Mailand - Der Finanzplatz Mailand wird modisch gestylt. Italiens berühmtester Schuhhersteller, Diego Della Valle wird ab 6. November 25 Prozent seines Tod's Schuhimperiums an der Börse notieren. Und nun hat auch Miuccia Prada, die Mailänder Modetrendsetterin, den Börsengang angekündigt. Prada, die bis vor kurzem noch überzeugte Anhänger des Familienkapitalismus in reinster Form waren, haben sich zum Going Public bekehrt.

Mailand will sich auf dem internationalen Börsenparkett als Mode-Finanzplatz profilieren. Dies bestätigte auch der Vorstandschef der Borsa Italia, Massimo Capuano. Um den Börsengang der zahlreichen mittelständischen Modeunternehmen zu erleichtern, wird ab Anfang 2001 ein neues Börsensegment "Star" eingeführt. Wie es heißt, sind unter den insgesamt 756 mittelständischen "börsengeeigneten" Firmen 148 Modefirmen.

Luxusschuster

Den Start macht in der kommende Woche Diego Della Valle. Er bringt ab 6. November ein Viertel des Kapitals an die Börse. Die Preisschere lag zwischen 36 und 46 Euro. Zur Wochenmitte wurde nun der Preis mit 40 Euro festgesetzt. Das IPO war nach Unternehmensangaben sechsmal überzeichnet. Wie in Mailänder Finanzkreisen bestätigt wurde, hat der französische Luxusgigant LVMH bereits ein Prozent des Diego-Della-Valle-Schuhimperiums erworben. Das Della-Valle-Luxusschuhimperium umfasst auch die Labels Hogan und Fay. Der dynamische Unternehmer aus der Region Marche denkt nicht im Mindesten daran, im Prê-à-Porter-Bereich zu diversifizieren. Nach dem Motto - "Schuster bleib bei deinem Leisten" - konzentrieren sich noch heute 60 Prozent des Umsatzes von 425 Mrd. Lire, rund drei Mrd. S, auf die Tod's Schuhe und Luxusaccessoires. Die im Ausland weniger renommierten Marken wie Hogan und Fay (vor allem sportliche Unisex-Jacken) bestreiten 25 bzw. 15 Prozent des Umsatzes. Im Jahr 1999 wies Mr. Tod's, wie Diego Della Valle hier benannt wird, einen Nettogewinn von 40 Mrd. Lire, knapp zehn Prozent des Umsatzes aus.

Aufgabenliste:
A) Führen Sie alle Marken auf, die der Ausgangstext dem Schuhimperium von Diego Della Valle zuordnet.
B) Schreiben Sie den Abschnitt des Ausgangstexts zwischen „Mailand will sich“ und „Firmen 148 Modefirmen.“ einschließlich wortgetreu ab.
Die folgenden Einträge stehen in keinem Zusammenhang mit dem Ausgangstext.

Bereitgestelltes Material:
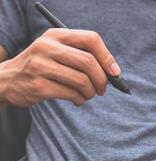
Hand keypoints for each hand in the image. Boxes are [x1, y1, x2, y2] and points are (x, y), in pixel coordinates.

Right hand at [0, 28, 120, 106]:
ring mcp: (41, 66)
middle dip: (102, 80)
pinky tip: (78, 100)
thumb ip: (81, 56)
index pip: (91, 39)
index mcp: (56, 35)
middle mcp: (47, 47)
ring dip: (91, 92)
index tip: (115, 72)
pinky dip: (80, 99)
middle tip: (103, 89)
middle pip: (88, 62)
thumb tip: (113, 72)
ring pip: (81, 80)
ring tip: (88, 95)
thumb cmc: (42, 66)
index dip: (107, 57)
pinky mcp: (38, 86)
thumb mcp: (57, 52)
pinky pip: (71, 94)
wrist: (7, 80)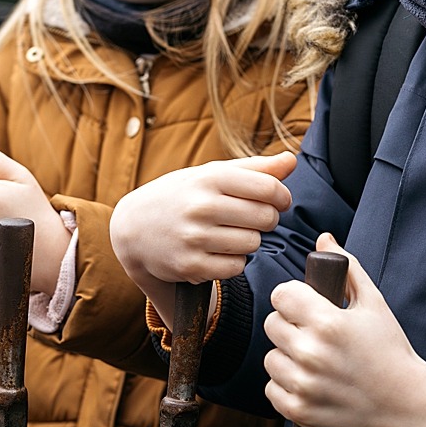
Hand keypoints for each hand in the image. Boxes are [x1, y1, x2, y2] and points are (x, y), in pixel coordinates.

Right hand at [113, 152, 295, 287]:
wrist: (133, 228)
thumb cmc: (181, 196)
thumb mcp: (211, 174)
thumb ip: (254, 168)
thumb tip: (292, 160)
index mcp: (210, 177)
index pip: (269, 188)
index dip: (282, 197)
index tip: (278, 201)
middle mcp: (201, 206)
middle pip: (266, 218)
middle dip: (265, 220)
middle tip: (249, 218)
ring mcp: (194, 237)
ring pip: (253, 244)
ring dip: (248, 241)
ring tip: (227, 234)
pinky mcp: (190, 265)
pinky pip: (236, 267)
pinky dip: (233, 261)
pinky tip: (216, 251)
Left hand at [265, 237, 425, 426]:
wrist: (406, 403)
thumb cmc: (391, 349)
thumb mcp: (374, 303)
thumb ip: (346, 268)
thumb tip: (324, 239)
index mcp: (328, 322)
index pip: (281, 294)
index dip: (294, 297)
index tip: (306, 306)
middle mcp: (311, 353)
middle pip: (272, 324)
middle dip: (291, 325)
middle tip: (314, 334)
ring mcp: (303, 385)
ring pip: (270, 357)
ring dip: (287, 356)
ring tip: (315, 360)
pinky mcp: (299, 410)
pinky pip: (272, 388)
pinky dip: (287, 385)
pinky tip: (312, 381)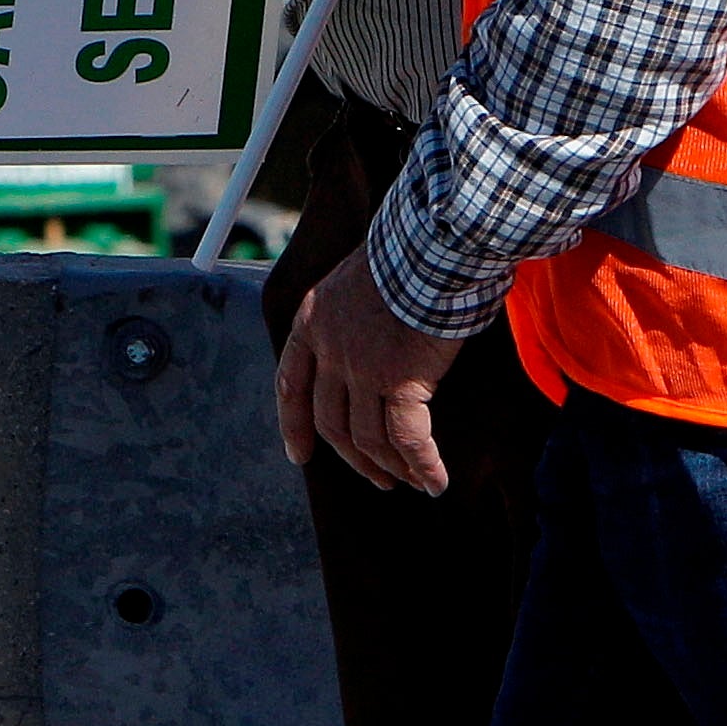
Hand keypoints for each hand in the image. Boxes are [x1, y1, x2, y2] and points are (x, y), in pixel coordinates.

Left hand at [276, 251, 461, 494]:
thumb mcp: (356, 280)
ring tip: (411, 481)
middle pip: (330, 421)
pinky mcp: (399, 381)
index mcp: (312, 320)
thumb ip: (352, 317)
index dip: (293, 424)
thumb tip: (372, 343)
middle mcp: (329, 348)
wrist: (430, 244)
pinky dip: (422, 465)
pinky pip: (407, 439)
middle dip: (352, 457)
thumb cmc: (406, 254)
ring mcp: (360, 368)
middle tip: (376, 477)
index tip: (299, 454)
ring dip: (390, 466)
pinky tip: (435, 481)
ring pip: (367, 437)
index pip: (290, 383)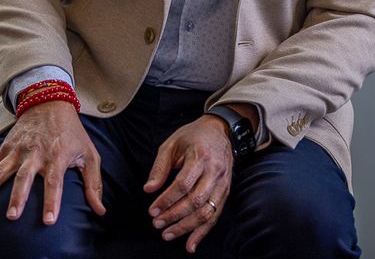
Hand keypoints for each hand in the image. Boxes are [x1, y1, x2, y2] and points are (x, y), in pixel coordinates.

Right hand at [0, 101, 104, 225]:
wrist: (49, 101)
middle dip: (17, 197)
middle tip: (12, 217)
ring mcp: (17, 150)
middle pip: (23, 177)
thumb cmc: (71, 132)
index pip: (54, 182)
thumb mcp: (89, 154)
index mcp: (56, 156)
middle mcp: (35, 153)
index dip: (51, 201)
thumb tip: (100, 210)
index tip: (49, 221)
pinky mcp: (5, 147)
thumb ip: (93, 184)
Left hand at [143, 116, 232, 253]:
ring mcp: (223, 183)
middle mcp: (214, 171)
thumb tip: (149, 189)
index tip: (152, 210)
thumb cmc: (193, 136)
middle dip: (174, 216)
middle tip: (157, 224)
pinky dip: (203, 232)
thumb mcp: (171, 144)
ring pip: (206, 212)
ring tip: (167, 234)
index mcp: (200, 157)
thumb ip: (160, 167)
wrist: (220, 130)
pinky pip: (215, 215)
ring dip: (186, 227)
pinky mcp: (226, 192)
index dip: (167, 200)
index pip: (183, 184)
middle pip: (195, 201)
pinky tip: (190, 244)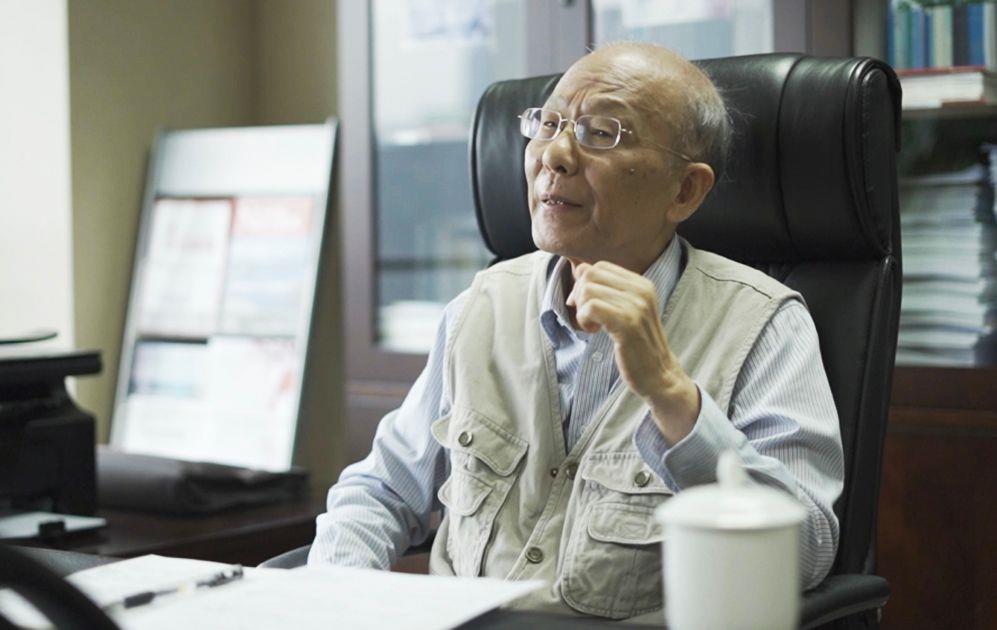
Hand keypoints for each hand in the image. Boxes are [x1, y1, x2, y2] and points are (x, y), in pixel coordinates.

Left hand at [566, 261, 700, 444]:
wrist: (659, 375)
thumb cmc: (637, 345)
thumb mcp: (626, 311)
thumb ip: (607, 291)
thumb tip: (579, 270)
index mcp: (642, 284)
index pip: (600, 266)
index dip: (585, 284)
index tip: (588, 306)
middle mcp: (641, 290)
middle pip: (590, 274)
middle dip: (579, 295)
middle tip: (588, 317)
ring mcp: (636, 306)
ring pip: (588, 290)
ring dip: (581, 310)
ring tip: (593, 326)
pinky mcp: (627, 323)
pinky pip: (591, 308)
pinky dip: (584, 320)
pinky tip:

Lösungen:
A) Tod's, Hogan, Fay

B)
Mailand will sich auf dem internationalen Börsenparkett als Mode-Finanzplatz profilieren. Dies bestätigte auch der Vorstandschef der Borsa Italia, Massimo Capuano. Um den Börsengang der zahlreichen mittelständischen Modeunternehmen zu erleichtern, wird ab Anfang 2001 ein neues Börsensegment "Star" eingeführt. Wie es heißt, sind unter den insgesamt 756 mittelständischen "börsengeeigneten" Firmen 148 Modefirmen.